11.27.2012

Vai e vem




















Danação (1988) é daqueles objectos para deixar parva a alma. Começa com a imagem de um teleférico que se desloca em movimento circular longilíneo, que vai e volta, transportando carvão. A derradeira cena mostra um homem quebrado em confronto com um cão, a ver quem afugenta o outro com o seu ladrar. Há muitos cães e muita música neste filme de Béla Tarr, hipnótico e filosófico, com um enredo que quase não se intromete na fruição nossa existencialista.
Impecável e decadentemente coreografado, dá a sensação de que Tarr comunica com o trabalho de Pina Bausch, da altura ou por vir. Danação é ao mesmo tempo valsa inebriante e triste, não propriamente desesperada, antes resignada com o absurdo da vida. Nota-se ainda a adoração que Tarr nutre pelo cinema de Andrei Tarkovsky, mas o que testemunhamos é da ordem do encontro de inteligências ímpares.
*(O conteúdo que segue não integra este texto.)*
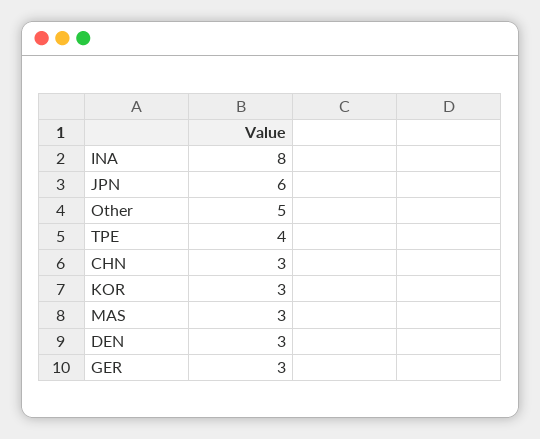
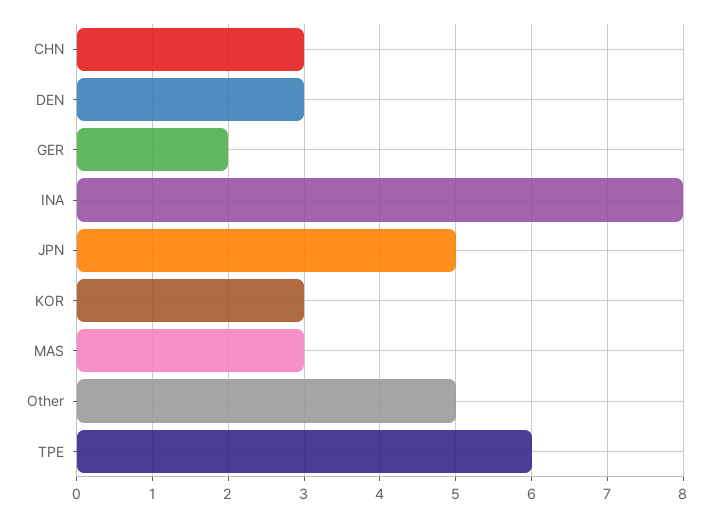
  {
    "INA": 8,
-   "JPN": 6,
+   "JPN": 5,
    "Other": 5,
-   "TPE": 4,
+   "TPE": 6,
    "CHN": 3,
    "KOR": 3,
    "MAS": 3,
    "DEN": 3,
-   "GER": 3
+   "GER": 2
  }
Mesmo visto no ecrã do televisor dá para sentir a carga plástica, os cenários desoladores que são expressão de existências sem sentido, a chuva que não pára de cair e que empurra as personagens para a clausura dos espaços onde uns dançam e outros bebem. Muita bebida, longas conversas poéticas que se modelam nos sons e nas imagens num todo abstracto. E porque é que isto é tão bom? Béla Tarr é um mestre coreógrafo que parte da fisicalidade dos elementos (use-se a expressão fisicalidade com propriedade que não é de todos) para dar a sentir o movimento interior do mundo. Uma ordem universal e antiga que governa aquilo que somos. Vamos e vimos sem resultado algum, perpetuando essa determinação que nos ultrapassa.